Andrew Oland, president and CEO of Moosehead Breweries, said the trade war presents both challenges and opportunities. A sixth-generation co-owner of the Saint John-based brewery, Mr. Oland worries about a potential hike in input prices, such as for aluminum cans, because of tariffs and countertariffs. He also foresees an impact on U.S. sales, which represent 20 per cent of the business.

“On the positive side, there is renewed pride and interest in Canadian products,” Mr. Oland said in an interview. “We are leaning in heavy to that and trying to make the most of a bad situation.” The business owner has been vocal about the need to take down interprovincial trade barriers that limit sales in other provinces.
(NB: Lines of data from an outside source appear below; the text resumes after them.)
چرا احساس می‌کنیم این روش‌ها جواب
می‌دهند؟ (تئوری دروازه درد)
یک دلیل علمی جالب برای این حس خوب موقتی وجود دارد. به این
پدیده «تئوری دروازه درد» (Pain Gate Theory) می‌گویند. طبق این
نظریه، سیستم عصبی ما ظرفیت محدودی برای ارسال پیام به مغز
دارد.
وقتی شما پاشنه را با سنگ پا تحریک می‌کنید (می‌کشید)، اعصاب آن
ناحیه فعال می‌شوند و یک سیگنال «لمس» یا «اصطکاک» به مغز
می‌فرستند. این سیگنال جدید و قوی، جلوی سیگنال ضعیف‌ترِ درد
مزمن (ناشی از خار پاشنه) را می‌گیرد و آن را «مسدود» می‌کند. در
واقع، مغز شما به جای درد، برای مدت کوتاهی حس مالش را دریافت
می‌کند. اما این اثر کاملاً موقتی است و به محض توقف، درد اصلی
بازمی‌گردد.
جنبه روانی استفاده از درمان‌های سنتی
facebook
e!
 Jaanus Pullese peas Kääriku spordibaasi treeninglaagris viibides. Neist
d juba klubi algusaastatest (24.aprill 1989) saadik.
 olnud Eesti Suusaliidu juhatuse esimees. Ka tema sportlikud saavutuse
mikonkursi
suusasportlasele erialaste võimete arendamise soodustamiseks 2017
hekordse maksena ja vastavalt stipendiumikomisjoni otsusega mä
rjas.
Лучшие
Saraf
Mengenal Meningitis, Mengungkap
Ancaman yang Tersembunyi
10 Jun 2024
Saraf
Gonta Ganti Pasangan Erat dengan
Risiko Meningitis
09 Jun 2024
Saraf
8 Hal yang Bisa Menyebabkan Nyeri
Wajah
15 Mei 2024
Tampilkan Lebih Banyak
Premiers across the country have pledged to abolish such barriers over the past few weeks. Mr. Oland is not convinced. “There’s a lot of talk and there’s been a lot of talk in the past, so I am skeptical,” he said.

But Mr. D’Amours said the province is serious about making it happen.

“Our goal is to eliminate more than 50 per cent of our exemptions” from the Canadian Free Trade Agreement, he said. New Brunswick stopped short, however, of introducing broad legislation to lift barriers on out-of-province goods and workers as Nova Scotia did in February.

The province is also working to abolish the personal limits on alcohol purchased in other provinces and allow greater labour mobility for professionals licensed elsewhere, Mr. D’Amours said.

“What we are experiencing today is certainly disgraceful,” he said of the U.S. tariffs. “But I think it is a wake-up call.”